Varrebbe quindi la pena chiederci cosa significhi in sanità “redditizio” e ripensare i modi delle retribuzione del valore salute in sanità. Come Mingardi anch’io ritengo una stupidaggine abolire il profitto per abolire l’egoismo ma allora perché non usare il legittimo interesse personale, i valori che guidano le persone, che almeno in sanità non sono solo economici, le loro giuste aspirazioni professionali, per abolire la speculazione e favorire invece la reddittualità? Perché non ragionare su una idea diversa di “azienda sociale” nella quale la specificità del lavoro professionale in sanità non può ridursi, come propongono gli economisti, a un puro fattore produttivo usato dal direttore generale, ma è una complessità tecnico-scientifica che per sua natura non può che definirsi in una cultura dell’autoimprenditorialità e quindi dentro un contesto inevitabilmente a managerialità diffusa.
In “
una azienda di servizio a managerialità diffusa”, il medico e qualsiasi altra professione non sono pagati per i compiti che svolgono ma per gli impegni che profondono e sulla misurazione dei risultati, cioè secondo logiche reddittuali. In questo caso i principali riferimenti di valore del lavoro diventano, a parte quelle irrinunciabili delle competenze e delle abilità, l’autonomia, la responsabilità e la misurazione degli esiti. Il più bravo ad essere “
auto-re” cioè ad usare auto-nomia e re-sponsabilità viene pagato di più e meglio, cioè ha un reddito più alto perché il suo primo valore aggiunto è di risparmiare sui costi della speculazione, quindi sui costi dell’ antieconomicità, delle diseconomie, delle ruberie, degli abusi, delle incapacità, degli opportunismi ecc. A questo valore va aggiunto naturalmente tutto il resto: la ricchezza prodotta con la salute e quindi il soddisfacimento del bisogno.

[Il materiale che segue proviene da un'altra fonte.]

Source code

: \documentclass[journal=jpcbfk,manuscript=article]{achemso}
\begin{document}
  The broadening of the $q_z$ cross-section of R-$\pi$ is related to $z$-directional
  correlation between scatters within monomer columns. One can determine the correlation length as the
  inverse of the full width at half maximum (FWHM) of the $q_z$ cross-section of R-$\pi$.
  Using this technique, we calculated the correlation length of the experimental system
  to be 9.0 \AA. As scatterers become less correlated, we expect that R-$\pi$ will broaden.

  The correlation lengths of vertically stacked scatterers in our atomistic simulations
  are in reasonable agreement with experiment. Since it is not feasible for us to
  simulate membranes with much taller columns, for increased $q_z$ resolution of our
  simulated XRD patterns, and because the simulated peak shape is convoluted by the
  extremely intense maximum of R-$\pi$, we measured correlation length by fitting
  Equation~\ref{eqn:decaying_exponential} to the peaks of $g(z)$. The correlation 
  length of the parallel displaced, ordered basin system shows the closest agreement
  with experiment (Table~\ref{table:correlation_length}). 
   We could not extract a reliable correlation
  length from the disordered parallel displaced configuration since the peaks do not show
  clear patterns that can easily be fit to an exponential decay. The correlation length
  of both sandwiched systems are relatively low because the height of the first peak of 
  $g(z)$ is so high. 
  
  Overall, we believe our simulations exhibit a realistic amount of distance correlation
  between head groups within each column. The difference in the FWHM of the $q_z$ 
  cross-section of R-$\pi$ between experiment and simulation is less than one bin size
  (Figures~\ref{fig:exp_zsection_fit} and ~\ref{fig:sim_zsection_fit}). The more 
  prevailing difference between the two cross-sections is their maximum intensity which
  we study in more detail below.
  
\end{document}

Il profitto crede in un uomo superiore che si chiama “imprenditore”, il reddito è convinto che non vi siano uomini superiori ma solo uomini responsabili che perseguono legittimamente degli interessi. In questo senso vanno lette le rivendicazioni delle professioni dietro le quali vi è una forte aspirazione ad emanciparsi dalle logiche che le considerano come puro fattore produttivo. Un
autore ha un reddito proporzionato alle sue capacità esattamente come un qualsiasi imprenditore e quindi il suo reddito diventa una particolare forma di profitto non speculativo. Ma se le professioni sono retribuite in questo modo allora la concentrazione della management su una figura unica e sovrana supposta a razionalità superiore, va rivista e la funzione del management va redistribuita tra i famosi stakeholder che sono tanto gli operatori che i cittadini ,ripensando integralmente il sistema delle transazioni tra lavoro retribuzione e valori di salute prodotti.
Le danze propiziatorie che abbiamo fatto dal 1992 intorno all’azienda non hanno fatto piovere e il “nulla”, quello della “Storia infinita”, si sta mangiando piano piano la sanità. L’ultima notizia ci viene dall’Istat sul taglio alle spese sanitarie delle famiglie. La sanità pubblica sta morendo tra alta speculazione e bassissima reddittualità, tra alta corruzione e un lavoro pagato, male, poco, che continua a tirare perché, nonostante quello che si dice, non esiste solo il profitto.